# Your goal
From the journal entries below, extract the passage between "Anybody have any" and "How about discontent?", inclusive, copying it word for word.

# Document text

-------

November 11, 2010                                Valparaiso, IN

Are squirrels querulous?  Are they quarrelsome?  They certainly seem to enjoy chucking and chattering!

Are chipmunks gambling holy men or do they love banana chips?

If a wastrel is wasteful, does a minstral minister?  To our souls?

Can girls be flamboyant?  Can a flame be bouyant?  Does something flamboyant have to be a male fire ant?

Is a fractious being something that is breaking apart, or something that breaks other things apart?

Do eels arouse squeals?  If you're squeamish are you squirmish?

Do you prefer squirrels or skittles?  Squires or tea-kettles?

Shish-ka-baubles!  I'm egg-noggles!

November 10, 2010                                 Valparaiso, IN

November has taken a powder lately, and I don't mean snow!

It is easy to imagine that winter is going to just not bother this year - just not show up.

While I don't want the icecaps to melt, I really would appreciate it if winter just wouldn't bother here!

There are still beautiful roses on the rose bushes.  People's ornamental gourds and chrysanthemums still look bonny.  The outlook doesn't seem grim.

But it is.  Jack Frost is skating in the wings.  Winter is not going to go cuckoo and lay its frozen eggs in somebody else's nest.  The days are getting shorter, not longer (at least here in the Northern Hemisphere) and I am not getting excited at all about being a small warm juicy inclusion in the head of the world's snowcone.

Anybody have any ideas about how we can all dribble down under for the winter?

Is South America considered part of down under?  It certainly is in the Southern Hemisphere!  Or is "down under" there called "abajo d'abajo?"

Hey, I like that!  I want to go abajo d'abajo for the winter!

 

November 8, 2010                                    Valparaiso, IN

We are always wondering what makes humans different from other animals.

How about discontent?

People who are poor and ill always think that if only they were rich and healthy they would be happy.

The evidence points to the contrary.

The rich and healthy do not realize how happy they should be to be rich and healthy (according to those who are not) and make themselves unhappy longing for love or a feeling that they are contributing in a significant way to society or a bigger house or nicer friends.

The person who is not frustrated, unhappy, or discontent is very uncommon and to be frank, would probably strike us as very much like -

an animal!

November 7, 2010                                  Valparaiso, IN

We gave away the parakeets.  I can't honestly say I miss them.  Maybe it was because they were so self-sufficient.  I think I have read that if you want your pets to relate primarily to you, you should only have one of a kind.

-------

Data items
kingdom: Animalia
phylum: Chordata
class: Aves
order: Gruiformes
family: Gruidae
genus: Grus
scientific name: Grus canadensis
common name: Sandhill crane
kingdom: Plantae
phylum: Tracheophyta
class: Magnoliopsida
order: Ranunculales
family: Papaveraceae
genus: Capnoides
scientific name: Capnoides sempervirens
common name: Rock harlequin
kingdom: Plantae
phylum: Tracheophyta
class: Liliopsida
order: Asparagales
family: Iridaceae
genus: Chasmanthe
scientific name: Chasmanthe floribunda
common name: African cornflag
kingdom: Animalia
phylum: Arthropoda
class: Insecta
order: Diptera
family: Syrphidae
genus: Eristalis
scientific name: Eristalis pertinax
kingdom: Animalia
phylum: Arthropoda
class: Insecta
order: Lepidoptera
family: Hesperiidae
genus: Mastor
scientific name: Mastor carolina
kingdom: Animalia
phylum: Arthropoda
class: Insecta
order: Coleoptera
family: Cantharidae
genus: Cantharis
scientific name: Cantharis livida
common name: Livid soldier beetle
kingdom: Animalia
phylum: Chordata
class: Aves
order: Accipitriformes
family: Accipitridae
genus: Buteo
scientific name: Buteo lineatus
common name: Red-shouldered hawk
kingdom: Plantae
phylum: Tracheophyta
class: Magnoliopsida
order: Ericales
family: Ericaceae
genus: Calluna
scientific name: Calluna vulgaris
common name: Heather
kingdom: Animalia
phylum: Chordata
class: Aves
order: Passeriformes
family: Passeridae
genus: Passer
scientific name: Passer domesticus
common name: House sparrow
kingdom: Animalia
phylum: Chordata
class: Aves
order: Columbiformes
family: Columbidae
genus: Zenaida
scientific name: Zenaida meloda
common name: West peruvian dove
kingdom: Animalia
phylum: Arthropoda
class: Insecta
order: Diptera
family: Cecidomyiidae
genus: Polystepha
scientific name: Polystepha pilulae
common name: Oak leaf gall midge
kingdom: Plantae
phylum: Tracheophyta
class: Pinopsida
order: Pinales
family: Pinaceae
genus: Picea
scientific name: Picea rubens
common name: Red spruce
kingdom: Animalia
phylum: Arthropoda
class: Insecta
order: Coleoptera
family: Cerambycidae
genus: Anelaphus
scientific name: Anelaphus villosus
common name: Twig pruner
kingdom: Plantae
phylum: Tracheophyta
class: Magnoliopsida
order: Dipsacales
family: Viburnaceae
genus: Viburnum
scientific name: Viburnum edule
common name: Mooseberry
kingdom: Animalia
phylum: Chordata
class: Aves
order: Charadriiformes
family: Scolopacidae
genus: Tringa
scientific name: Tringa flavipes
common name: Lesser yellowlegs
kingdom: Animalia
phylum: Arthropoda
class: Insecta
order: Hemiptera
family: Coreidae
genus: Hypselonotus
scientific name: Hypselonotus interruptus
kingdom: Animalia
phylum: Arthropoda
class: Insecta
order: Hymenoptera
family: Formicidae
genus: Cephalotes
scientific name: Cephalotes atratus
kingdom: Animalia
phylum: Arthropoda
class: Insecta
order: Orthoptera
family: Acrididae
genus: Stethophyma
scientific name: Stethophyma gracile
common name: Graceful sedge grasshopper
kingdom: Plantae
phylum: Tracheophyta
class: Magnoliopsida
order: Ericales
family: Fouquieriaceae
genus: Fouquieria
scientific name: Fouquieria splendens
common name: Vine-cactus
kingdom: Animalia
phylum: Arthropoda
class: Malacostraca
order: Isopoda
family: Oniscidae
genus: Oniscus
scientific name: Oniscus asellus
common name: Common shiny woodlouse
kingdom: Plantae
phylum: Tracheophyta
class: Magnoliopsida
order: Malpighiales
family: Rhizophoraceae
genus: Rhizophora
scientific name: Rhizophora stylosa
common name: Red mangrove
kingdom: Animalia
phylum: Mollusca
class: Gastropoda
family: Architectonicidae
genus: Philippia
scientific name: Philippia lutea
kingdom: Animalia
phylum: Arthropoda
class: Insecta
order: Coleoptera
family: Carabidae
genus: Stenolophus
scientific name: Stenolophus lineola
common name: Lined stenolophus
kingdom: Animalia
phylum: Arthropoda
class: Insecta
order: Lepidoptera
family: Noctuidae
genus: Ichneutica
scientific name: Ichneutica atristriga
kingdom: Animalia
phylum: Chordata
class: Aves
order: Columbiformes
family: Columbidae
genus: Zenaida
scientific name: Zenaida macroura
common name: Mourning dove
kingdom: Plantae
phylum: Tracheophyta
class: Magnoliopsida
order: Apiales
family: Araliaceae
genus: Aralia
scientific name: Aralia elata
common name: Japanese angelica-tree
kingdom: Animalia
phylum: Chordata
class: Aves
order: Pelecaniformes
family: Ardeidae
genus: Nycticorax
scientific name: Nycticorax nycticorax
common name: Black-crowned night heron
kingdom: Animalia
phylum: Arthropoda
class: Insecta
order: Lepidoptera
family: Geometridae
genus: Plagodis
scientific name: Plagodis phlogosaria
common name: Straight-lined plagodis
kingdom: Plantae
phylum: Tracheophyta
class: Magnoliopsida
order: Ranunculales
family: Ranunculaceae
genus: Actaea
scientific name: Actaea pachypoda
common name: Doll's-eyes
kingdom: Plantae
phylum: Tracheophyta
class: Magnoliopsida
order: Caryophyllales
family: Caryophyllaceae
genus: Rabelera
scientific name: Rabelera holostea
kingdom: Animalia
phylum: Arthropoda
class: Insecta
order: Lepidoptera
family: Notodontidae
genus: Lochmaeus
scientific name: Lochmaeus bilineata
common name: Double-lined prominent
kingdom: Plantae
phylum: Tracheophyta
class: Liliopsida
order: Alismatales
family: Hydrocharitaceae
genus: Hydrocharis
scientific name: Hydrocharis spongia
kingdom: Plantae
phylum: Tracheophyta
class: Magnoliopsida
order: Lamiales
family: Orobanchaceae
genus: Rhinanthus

-------

# Problem solution
Anybody have any ideas about how we can all dribble down under for the winter?

Is South America considered part of down under?  It certainly is in the Southern Hemisphere!  Or is "down under" there called "abajo d'abajo?"

Hey, I like that!  I want to go abajo d'abajo for the winter!

 

November 8, 2010                                    Valparaiso, IN

We are always wondering what makes humans different from other animals.

How about discontent?